### Выбранный фрагмент
********************

Календарные обычаи и обряды народов Восточной Азии — страница 91 из 105

В конце XIX — начале XX в. все изучаемые народы наряду с традиционными системами уже пользовались григорианским календарем. Однако в первых десятилетиях XX в. григорианский календарь наиболее интенсивно внедрился в культуру японцев, монголов и отчасти корейцев. Для большинства китайцев, корейцев и тибетцев в начале XX в. лунный календарь стойко сохранял свои позиции. У монголов лунный календарь сосуществует с григорианским. Для японцев более характерно постепенное (с конца XIX в.) перенесение обычаев и обрядов традиционных праздников на общепринятый календарь.

********************

### Представленные данные
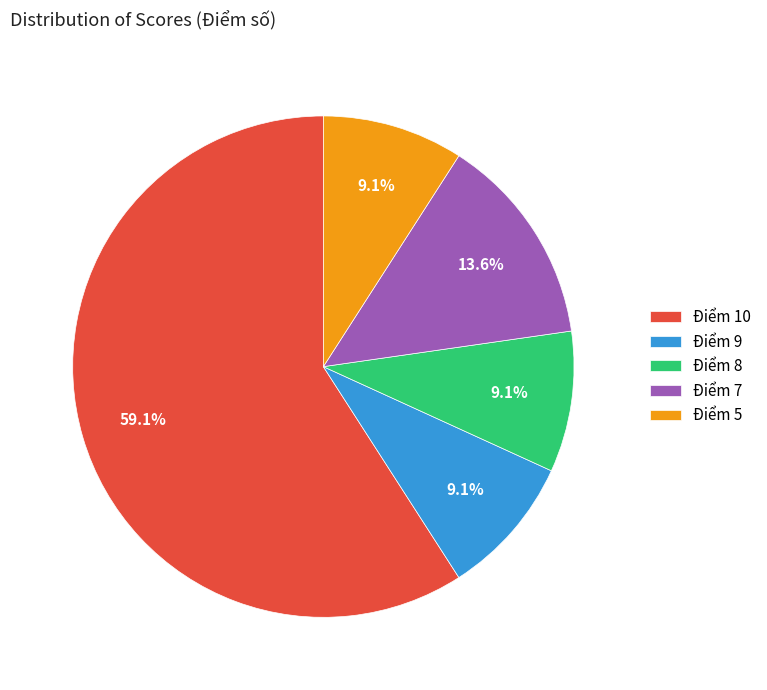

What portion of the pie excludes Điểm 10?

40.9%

********************

### Что нужно сделать
Выведите дословно часть фрагмента о календарях народов Восточной Азии. Начните с места, где стоят слова «Календарные обычаи и», и остановитесь после слов «на общепринятый календарь.».

### Результат по заданию
Календарные обычаи и обряды народов Восточной Азии — страница 91 из 105

В конце XIX — начале XX в. все изучаемые народы наряду с традиционными системами уже пользовались григорианским календарем. Однако в первых десятилетиях XX в. григорианский календарь наиболее интенсивно внедрился в культуру японцев, монголов и отчасти корейцев. Для большинства китайцев, корейцев и тибетцев в начале XX в. лунный календарь стойко сохранял свои позиции. У монголов лунный календарь сосуществует с григорианским. Для японцев более характерно постепенное (с конца XIX в.) перенесение обычаев и обрядов традиционных праздников на общепринятый календарь.